Remove Duplicate Rows
Duplicate rows can skew your analysis. Identify and remove them using Python sets and xlrd data extraction.
def remove_duplicate_rows(sheet):
unique_rows = []
seen_rows = set()
for row_idx in range(sheet.nrows):
row_data = tuple(sheet.row_values(row_idx))
if row_data not in seen_rows:
seen_rows.add(row_data)
unique_rows.append(row_data)
return unique_rows
# Remove duplicates
unique_data = remove_duplicate_rows(sheet)
print(f"Original rows: {sheet.nrows}, After cleaning: {len(unique_data)}")
Original rows: 100, After cleaning: 95
Standardize Text Data
Text data often has inconsistent formatting. Apply standardization rules for case, spacing, and special characters.
def standardize_text(text):
if not isinstance(text, str):
return text
# Remove extra whitespace
text = ' '.join(text.split())
# Convert to title case for consistency
text = text.title()
# Remove special characters (keep alphanumeric and spaces)
text = ''.join(char for char in text if char.isalnum() or char.isspace())
return text
# Apply text standardization
for row in cleaned_data:
for i, cell in enumerate(row):
if isinstance(cell, str):
row[i] = standardize_text(cell)
Text standardization improves data quality. It makes string matching and searching more reliable.

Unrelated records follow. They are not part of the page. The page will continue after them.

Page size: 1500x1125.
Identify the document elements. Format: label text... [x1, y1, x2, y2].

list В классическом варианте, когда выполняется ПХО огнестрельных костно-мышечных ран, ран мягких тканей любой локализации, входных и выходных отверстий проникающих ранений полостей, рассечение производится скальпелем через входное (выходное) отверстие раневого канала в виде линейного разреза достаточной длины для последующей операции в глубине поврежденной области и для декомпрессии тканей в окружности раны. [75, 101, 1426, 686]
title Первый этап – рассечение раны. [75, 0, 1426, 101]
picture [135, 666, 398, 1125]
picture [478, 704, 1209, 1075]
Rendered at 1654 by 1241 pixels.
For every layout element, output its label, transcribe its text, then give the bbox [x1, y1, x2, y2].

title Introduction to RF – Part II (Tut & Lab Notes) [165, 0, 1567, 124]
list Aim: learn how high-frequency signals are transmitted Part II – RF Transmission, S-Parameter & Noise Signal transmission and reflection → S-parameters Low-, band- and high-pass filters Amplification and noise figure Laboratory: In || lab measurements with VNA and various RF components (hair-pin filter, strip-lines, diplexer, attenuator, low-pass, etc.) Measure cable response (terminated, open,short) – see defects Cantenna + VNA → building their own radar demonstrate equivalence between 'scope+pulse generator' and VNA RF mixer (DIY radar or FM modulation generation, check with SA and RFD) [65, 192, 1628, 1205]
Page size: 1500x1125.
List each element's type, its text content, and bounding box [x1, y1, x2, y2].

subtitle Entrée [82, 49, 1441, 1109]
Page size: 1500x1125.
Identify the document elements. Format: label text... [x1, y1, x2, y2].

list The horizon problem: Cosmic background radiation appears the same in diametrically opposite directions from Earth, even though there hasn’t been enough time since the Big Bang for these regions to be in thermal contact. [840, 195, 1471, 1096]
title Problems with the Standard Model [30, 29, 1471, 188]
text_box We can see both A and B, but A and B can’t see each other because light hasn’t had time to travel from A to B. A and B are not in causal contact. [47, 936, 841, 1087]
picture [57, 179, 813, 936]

Handle Multiple Sheets Efficiently
Excel workbooks often contain multiple sheets. Process them systematically to clean data across all sheets.
def clean_all_sheets(workbook):
cleaned_sheets = {}
for sheet_name in workbook.sheet_names():
sheet = workbook.sheet_by_name(sheet_name)
sheet_data = []
for row_idx in range(sheet.nrows):
row_data = []
for col_idx in range(sheet.ncols):
cell = sheet.cell_value(row_idx, col_idx)
cell_type = sheet.cell_type(row_idx, col_idx)
cleaned_value = clean_cell_value(cell, cell_type)
row_data.append(cleaned_value)
sheet_data.append(row_data)
cleaned_sheets[sheet_name] = sheet_data
return cleaned_sheets
# Clean all sheets
all_cleaned_data = clean_all_sheets(workbook)
For advanced multi-sheet handling, see Work with Multiple Excel Sheets in Python xlrd.
Validate Data Quality
After cleaning, validate your data quality. Check for consistency, completeness, and business rule compliance.
def validate_cleaned_data(cleaned_data):
validation_report = {
'total_rows': len(cleaned_data),
'empty_cells': 0,
'invalid_numbers': 0,
'text_fields': 0
}
for row in cleaned_data:
for cell in row:
if cell is None:
validation_report['empty_cells'] += 1
elif isinstance(cell, str):
validation_report['text_fields'] += 1
elif isinstance(cell, (int, float)):
if cell < 0: # Example business rule
validation_report['invalid_numbers'] += 1
return validation_report
# Generate validation report
report = validate_cleaned_data(cleaned_data)
print("Validation Report:", report)
Validation Report: {'total_rows': 95, 'empty_cells': 8, 'invalid_numbers': 2, 'text_fields': 285}
Export Cleaned Data
Save your cleaned data for further analysis. Export to CSV or other formats for use in different tools.
import csv
def export_to_csv(cleaned_data, output_file):
with open(output_file, 'w', newline='', encoding='utf-8') as file:
writer = csv.writer(file)
writer.writerows(cleaned_data)
print(f"Data exported to {output_file}")
# Export cleaned data
export_to_csv(cleaned_data, "cleaned_data.csv")
For more export options, check Export Excel to CSV with Python xlrd.
Conclusion
Cleaning Excel data with xlrd ensures data quality. Follow these best practices for reliable results.
Always validate files first. Handle missing values properly. Standardize text formatting. Remove duplicates systematically.
These techniques create clean, analysis-ready datasets. They save time and prevent errors in downstream processes.
Remember to test your cleaning pipeline thoroughly. Document your cleaning rules for reproducibility.